• **TASK GOAL**
Please set down exactly the lines from the one containing "AMAMI OSHIMA SHUZO –" through the last line of the records below, both included, with no pictures.

Saved data entries:

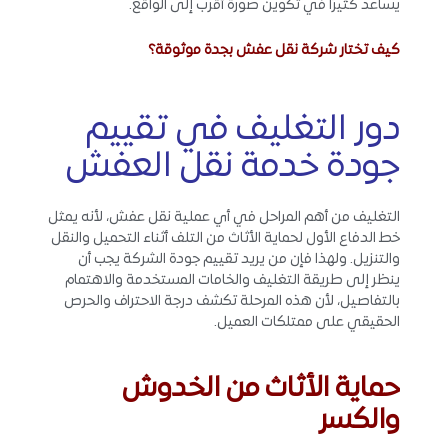
يساعد كثيرًا في تكوين صورة أقرب إلى الواقع.
كيف تختار شركة نقل عفش بجدة موثوقة؟
دور التغليف في تقييم
جودة خدمة نقل العفش
التغليف من أهم المراحل في أي عملية نقل عفش، لأنه يمثل
خط الدفاع الأول لحماية الأثاث من التلف أثناء التحميل والنقل
والتنزيل. ولهذا فإن من يريد تقييم جودة الشركة يجب أن
ينظر إلى طريقة التغليف والخامات المستخدمة والاهتمام
بالتفاصيل، لأن هذه المرحلة تكشف درجة الاحتراف والحرص
الحقيقي على ممتلكات العميل.
حماية الأثاث من الخدوش
والكسر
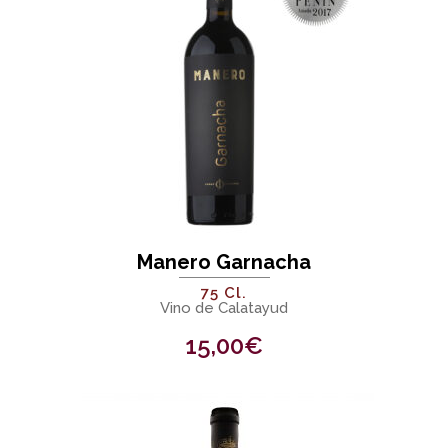
Manero Garnacha
75 Cl.
Vino de Calatayud
15,00
€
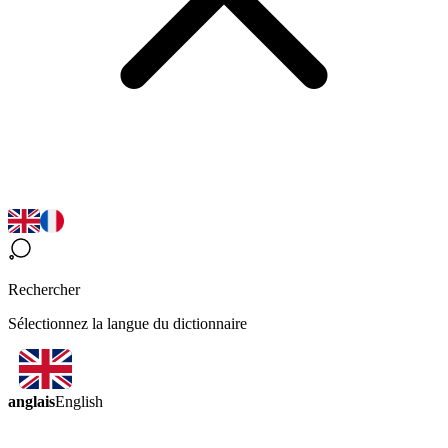
Rechercher
Sélectionnez la langue du dictionnaire
anglais
English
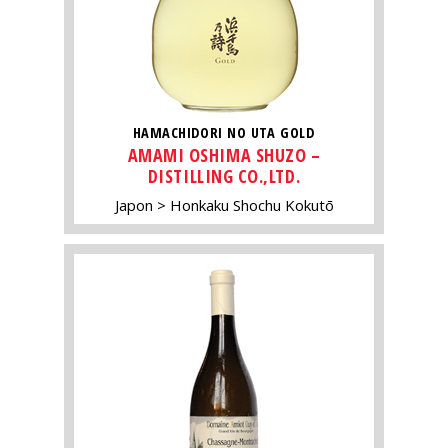
HAMACHIDORI NO UTA GOLD
AMAMI OSHIMA SHUZO –
DISTILLING CO.,LTD.
Japon
Honkaku Shochu Kokutō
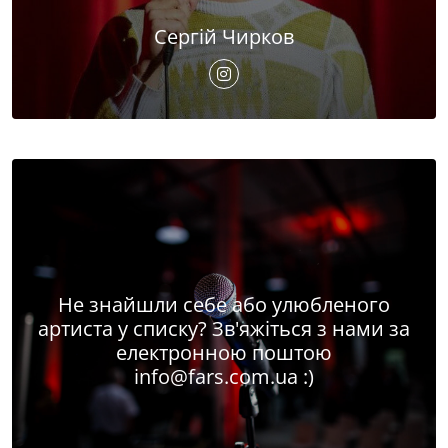
Сергій Чирков
Не знайшли себе або улюбленого
артиста у списку? Зв'яжіться з нами за
електронною поштою
info@fars.com.ua
:)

• **WRITTEN SOLUTION**
AMAMI OSHIMA SHUZO –
DISTILLING CO.,LTD.
Japon
Honkaku Shochu Kokutō
Сергій Чирков
Не знайшли себе або улюбленого
артиста у списку? Зв'яжіться з нами за
електронною поштою
info@fars.com.ua
:)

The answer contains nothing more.